You could adjust the "Fill" amount for the layer to 0, then save the remaining shadow as a (partially transparent) PNG file.
Layer>Layer Style>Create Layer - This will place the style on its own layer and clip it to the original layer. (This is assuming that the inner shadow was created with a layer style. If the shadow is part of the original image, then this won't work)
Layer>Layer Style>Create Layer
Thank you, Silkrooster, as I have somehow never noticed that menu entry before. Gotta love Photoshop - after almost 20 years I still learn new things every day.
You're welcome. Its kind of hard not to learn something. Have a Merry Christmas...
Yes. It is like discovering that one's spouse of 20 years, has a cute little dimple, that you never noticed before... Hardly a day goes by, that I do not learn something here too - might be a new feature, or perhaps just one that I never knew about. Makes for a great life.

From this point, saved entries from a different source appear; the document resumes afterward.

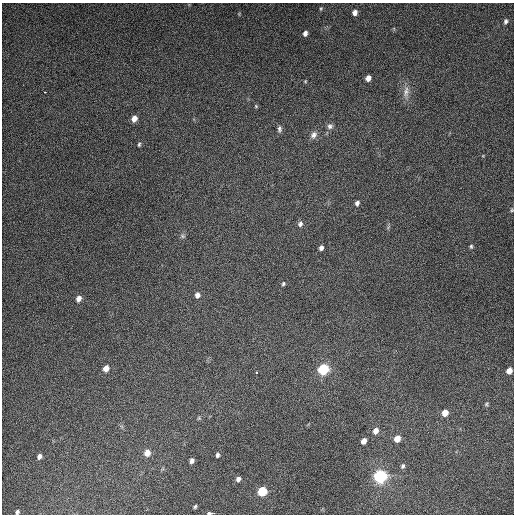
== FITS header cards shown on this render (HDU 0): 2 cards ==
NAXIS1  =                  512
NAXIS2  =                  512

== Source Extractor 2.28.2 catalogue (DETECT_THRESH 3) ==
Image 512 x 512 px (HDU 0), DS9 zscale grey, 1 PNG px = 1 image px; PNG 516 x 516 px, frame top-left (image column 1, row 512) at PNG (2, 3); no overlay
Background 4970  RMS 310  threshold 938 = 3 sigma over >= 5 px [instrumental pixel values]
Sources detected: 44; all 44 listed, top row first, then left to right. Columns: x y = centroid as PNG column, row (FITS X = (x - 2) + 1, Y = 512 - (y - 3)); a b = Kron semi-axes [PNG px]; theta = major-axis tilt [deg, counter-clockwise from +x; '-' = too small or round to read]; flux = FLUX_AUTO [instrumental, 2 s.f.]
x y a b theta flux
321 9 5 4 - 2.4e+04
355 13 6 5 - 1.0e+05
505 21 6 4 76 4.8e+04
305 33 6 5 - 7.8e+04
368 78 5 4 - 1.3e+05
305 81 5 4 - 2.1e+04
45 92 3 2 - 2.0e+04
406 92 18 8 80 1.7e+05
256 106 5 4 - 2.3e+04
134 118 6 5 - 1.6e+05
330 126 8 8 - 7.4e+04
279 129 9 5 88 6.0e+04
314 135 10 8 57 1.0e+05
139 144 6 4 85 3.2e+04
357 203 6 5 - 6.4e+04
512 210 5 4 - 2.6e+04
300 224 7 6 - 6.5e+04
182 236 8 5 -27 4.2e+04
471 246 5 4 - 3.6e+04
321 248 5 4 - 7.4e+04
283 284 5 4 - 3.2e+04
197 295 7 6 - 9.4e+04
78 299 7 5 66 1.1e+05
106 368 7 6 - 1.6e+05
323 369 8 7 - 1.1e+06
509 371 5 5 - 1.7e+05
256 373 3 2 - 1.9e+04
486 404 6 5 - 3.1e+04
445 413 6 5 - 2.0e+05
199 418 5 5 - 2.6e+04
376 431 7 6 - 1.3e+05
397 439 6 5 - 2.3e+05
364 441 5 4 - 1.3e+05
147 453 7 6 - 1.9e+05
217 455 5 4 - 5.0e+04
39 456 5 4 - 7.1e+04
192 461 5 4 - 7.3e+04
403 466 6 5 - 4.7e+04
380 476 10 9 - 1.6e+06
238 479 6 5 - 6.8e+04
262 491 7 6 - 6.9e+05
195 507 4 3 - 3.2e+04
17 512 5 4 - 4.2e+04
210 513 5 3 - 1.8e+05
At the frame edge (FLAGS 8, measured only in part): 3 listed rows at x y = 512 210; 17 512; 210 513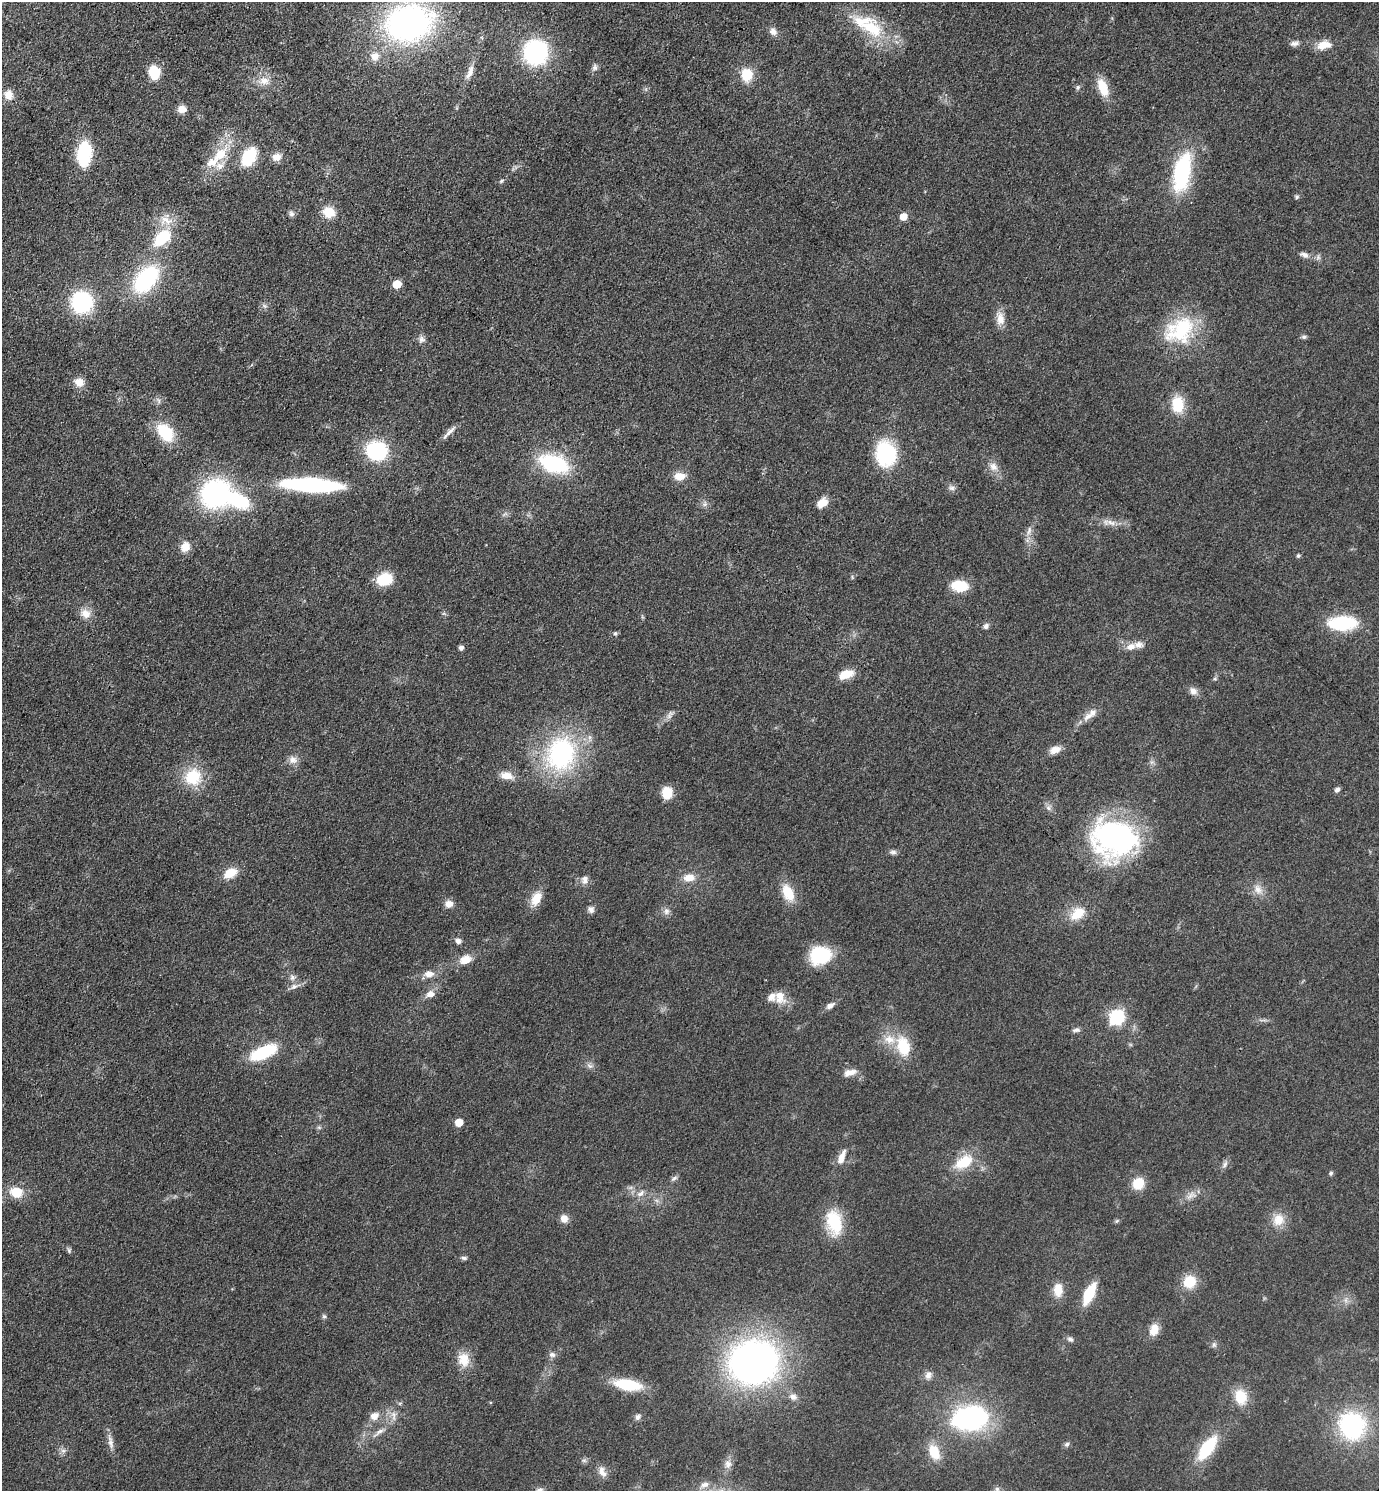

But this "rasterizes" the Blending Options effect, yes placing it on it's own layer BUT removing all parameters editability found in the Layer Style dialogue.
Plus, I've experience strange buggy behavior trying to edit layes created with 'Create Layer(s)'. And not all resultant layers will be clipped to the parent layer such as Drop Shadows - depends on the Blending Option.
I still prefer Noel's method. Max editability.
If editability is a concern, then might as well leave it alone. There is no reason why the style can not be copied to another document or layer. Alt-dragging works wonders in these cases.
Something else the OP can try is take the original layer, convert to a smart object then appy a layer style to it. You can then replace the image inside of the smart object with any other image (preferably the same width and height) then save to web.
Because you can save a layer style, it is just as simple to create an action that will apply that style to the current layer, and run that action as part of a batch or image processor script, which would then apply that layerstyle to an entire folder of images.
Do a test on the action as I did not test it other than to verify that an action can apply a style.
There is always more than one way to skin a cat.